** INSTRUCTION 1 **
Put the rows below, from the line with "Look at this image. Mask" through the end of the rows, into a JSON list of strings with one string per line, leaving out blank lines.

>> START SOURCE

SD/MMC cards, a year later

Tiago Marques tiagomnm at gmail.com
Thu Aug 19 13:59:40 EDT 2010


Thanks for the update. Can you disclose the brands of the mentioned SD
cards?
It's always useful to know what not to buy.

I'm assuming none of these cards don't have static wear levelling. Did any
manufacturer provide you details on that or are they only using spare blocks
for "repairability"?

Any plans for the use of NILFS? It seems to help with wear levelling,
although it is not a completely circular log FS.

Best regards,
Tiago

On Thu, Aug 19, 2010 at 4:24 AM, John Watlington <wad at laptop.org> wrote:

>
> Our experiment with SD/MMC cards as main storage continues.
>
> One frustration has been the rate of change in the SD industry.
> The dominant model from a vendor in a particular size and speed
> may only be in production for three or four months before being
> superseded.  Vendors are reluctant to properly inform Quanta of
> changes which might require retesting.   The result is that SD card
> certification is an ongoing process.

>> END SOURCE
>> START INPUT ROWS

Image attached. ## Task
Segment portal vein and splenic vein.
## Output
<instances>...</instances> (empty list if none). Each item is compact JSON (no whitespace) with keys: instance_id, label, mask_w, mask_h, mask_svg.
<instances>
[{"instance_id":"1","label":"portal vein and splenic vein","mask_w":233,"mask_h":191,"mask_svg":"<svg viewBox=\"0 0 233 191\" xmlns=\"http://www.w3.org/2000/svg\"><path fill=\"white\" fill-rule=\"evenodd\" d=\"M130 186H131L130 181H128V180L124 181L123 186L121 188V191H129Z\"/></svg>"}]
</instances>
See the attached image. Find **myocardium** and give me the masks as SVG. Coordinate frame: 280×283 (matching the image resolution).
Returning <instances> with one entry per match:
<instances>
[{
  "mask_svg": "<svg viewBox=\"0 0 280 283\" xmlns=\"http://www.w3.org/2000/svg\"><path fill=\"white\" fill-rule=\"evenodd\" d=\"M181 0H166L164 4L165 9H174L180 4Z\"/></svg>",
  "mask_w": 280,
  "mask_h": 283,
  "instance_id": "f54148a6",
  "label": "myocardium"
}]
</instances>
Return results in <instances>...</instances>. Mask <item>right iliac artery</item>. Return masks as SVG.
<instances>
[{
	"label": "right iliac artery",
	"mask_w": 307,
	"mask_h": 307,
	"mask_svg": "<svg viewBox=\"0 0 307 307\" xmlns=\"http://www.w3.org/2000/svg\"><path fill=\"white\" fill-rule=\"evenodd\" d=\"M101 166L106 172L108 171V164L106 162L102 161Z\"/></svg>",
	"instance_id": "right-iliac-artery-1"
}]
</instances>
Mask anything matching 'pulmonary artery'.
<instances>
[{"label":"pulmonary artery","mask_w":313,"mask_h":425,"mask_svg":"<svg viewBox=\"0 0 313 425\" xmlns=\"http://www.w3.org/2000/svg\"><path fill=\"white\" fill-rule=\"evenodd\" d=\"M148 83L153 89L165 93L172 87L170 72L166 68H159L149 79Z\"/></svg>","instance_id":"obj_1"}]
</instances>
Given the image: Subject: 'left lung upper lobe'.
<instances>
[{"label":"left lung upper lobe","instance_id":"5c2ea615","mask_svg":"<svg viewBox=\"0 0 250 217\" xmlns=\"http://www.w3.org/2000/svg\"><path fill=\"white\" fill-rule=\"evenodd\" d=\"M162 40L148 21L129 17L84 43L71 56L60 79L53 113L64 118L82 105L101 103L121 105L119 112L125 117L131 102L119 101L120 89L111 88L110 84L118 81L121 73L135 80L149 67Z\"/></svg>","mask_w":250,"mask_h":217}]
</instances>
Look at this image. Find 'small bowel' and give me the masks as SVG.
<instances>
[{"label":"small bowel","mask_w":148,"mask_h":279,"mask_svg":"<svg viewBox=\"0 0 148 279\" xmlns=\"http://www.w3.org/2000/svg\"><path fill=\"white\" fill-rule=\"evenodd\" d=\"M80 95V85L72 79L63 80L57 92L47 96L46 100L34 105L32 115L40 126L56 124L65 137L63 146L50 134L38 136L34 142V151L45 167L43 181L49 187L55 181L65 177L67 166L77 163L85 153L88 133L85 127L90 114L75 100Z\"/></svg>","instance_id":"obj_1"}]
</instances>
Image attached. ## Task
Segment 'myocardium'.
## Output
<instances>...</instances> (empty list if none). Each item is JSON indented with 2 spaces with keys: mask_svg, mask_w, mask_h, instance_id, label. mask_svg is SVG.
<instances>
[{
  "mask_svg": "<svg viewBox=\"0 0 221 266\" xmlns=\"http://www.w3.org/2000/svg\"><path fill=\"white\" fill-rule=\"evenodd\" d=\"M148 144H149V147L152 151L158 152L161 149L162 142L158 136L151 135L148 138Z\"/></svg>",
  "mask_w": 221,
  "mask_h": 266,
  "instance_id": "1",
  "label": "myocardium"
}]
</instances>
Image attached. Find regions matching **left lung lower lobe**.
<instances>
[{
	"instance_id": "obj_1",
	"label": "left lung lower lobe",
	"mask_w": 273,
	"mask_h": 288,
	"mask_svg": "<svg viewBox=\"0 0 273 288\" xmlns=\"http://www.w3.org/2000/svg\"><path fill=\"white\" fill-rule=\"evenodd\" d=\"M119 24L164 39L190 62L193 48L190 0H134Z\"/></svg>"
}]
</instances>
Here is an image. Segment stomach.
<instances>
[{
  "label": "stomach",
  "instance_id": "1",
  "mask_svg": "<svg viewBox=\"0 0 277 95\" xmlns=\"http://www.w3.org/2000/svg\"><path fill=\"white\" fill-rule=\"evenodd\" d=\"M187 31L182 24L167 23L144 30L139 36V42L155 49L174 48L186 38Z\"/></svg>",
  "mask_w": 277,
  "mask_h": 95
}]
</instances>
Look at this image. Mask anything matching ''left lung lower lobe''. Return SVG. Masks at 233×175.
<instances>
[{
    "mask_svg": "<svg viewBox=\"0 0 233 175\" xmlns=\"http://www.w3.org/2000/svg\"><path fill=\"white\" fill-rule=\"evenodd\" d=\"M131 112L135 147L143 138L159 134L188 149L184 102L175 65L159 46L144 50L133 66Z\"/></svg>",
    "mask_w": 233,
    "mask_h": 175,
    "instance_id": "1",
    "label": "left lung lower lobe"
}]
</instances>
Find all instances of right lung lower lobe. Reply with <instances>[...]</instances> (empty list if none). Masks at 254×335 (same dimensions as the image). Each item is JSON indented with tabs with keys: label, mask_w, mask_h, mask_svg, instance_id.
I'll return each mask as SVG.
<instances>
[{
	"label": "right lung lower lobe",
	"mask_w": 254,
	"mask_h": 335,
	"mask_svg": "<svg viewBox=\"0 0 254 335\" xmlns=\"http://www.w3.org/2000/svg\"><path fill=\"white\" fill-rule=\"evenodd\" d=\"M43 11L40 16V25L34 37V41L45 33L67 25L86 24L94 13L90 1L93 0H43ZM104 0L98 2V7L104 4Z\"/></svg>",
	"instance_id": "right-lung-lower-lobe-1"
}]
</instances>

>> END INPUT ROWS

** INSTRUCTION 2 **
Copy the SD/MMC cards message above word for word.

** CORRECT ANSWER 1 **
[
  "Look at this image. Mask anything matching ''left lung lower lobe''. Return SVG. Masks at 233×175.",
  "<instances>",
  "[{",
  "    \"mask_svg\": \"<svg viewBox=\\\"0 0 233 175\\\" xmlns=\\\"http://www.w3.org/2000/svg\\\"><path fill=\\\"white\\\" fill-rule=\\\"evenodd\\\" d=\\\"M131 112L135 147L143 138L159 134L188 149L184 102L175 65L159 46L144 50L133 66Z\\\"/></svg>\",",
  "    \"mask_w\": 233,",
  "    \"mask_h\": 175,",
  "    \"instance_id\": \"1\",",
  "    \"label\": \"left lung lower lobe\"",
  "}]",
  "</instances>",
  "Find all instances of right lung lower lobe. Reply with <instances>[...]</instances> (empty list if none). Masks at 254×335 (same dimensions as the image). Each item is JSON indented with tabs with keys: label, mask_w, mask_h, mask_svg, instance_id.",
  "I'll return each mask as SVG.",
  "<instances>",
  "[{",
  "\t\"label\": \"right lung lower lobe\",",
  "\t\"mask_w\": 254,",
  "\t\"mask_h\": 335,",
  "\t\"mask_svg\": \"<svg viewBox=\\\"0 0 254 335\\\" xmlns=\\\"http://www.w3.org/2000/svg\\\"><path fill=\\\"white\\\" fill-rule=\\\"evenodd\\\" d=\\\"M43 11L40 16V25L34 37V41L45 33L67 25L86 24L94 13L90 1L93 0H43ZM104 0L98 2V7L104 4Z\\\"/></svg>\",",
  "\t\"instance_id\": \"right-lung-lower-lobe-1\"",
  "}]",
  "</instances>"
]

** CORRECT ANSWER 2 **
SD/MMC cards, a year later

Tiago Marques tiagomnm at gmail.com
Thu Aug 19 13:59:40 EDT 2010


Thanks for the update. Can you disclose the brands of the mentioned SD
cards?
It's always useful to know what not to buy.

I'm assuming none of these cards don't have static wear levelling. Did any
manufacturer provide you details on that or are they only using spare blocks
for "repairability"?

Any plans for the use of NILFS? It seems to help with wear levelling,
although it is not a completely circular log FS.

Best regards,
Tiago

On Thu, Aug 19, 2010 at 4:24 AM, John Watlington <wad at laptop.org> wrote:

>
> Our experiment with SD/MMC cards as main storage continues.
>
> One frustration has been the rate of change in the SD industry.
> The dominant model from a vendor in a particular size and speed
> may only be in production for three or four months before being
> superseded.  Vendors are reluctant to properly inform Quanta of
> changes which might require retesting.   The result is that SD card
> certification is an ongoing process.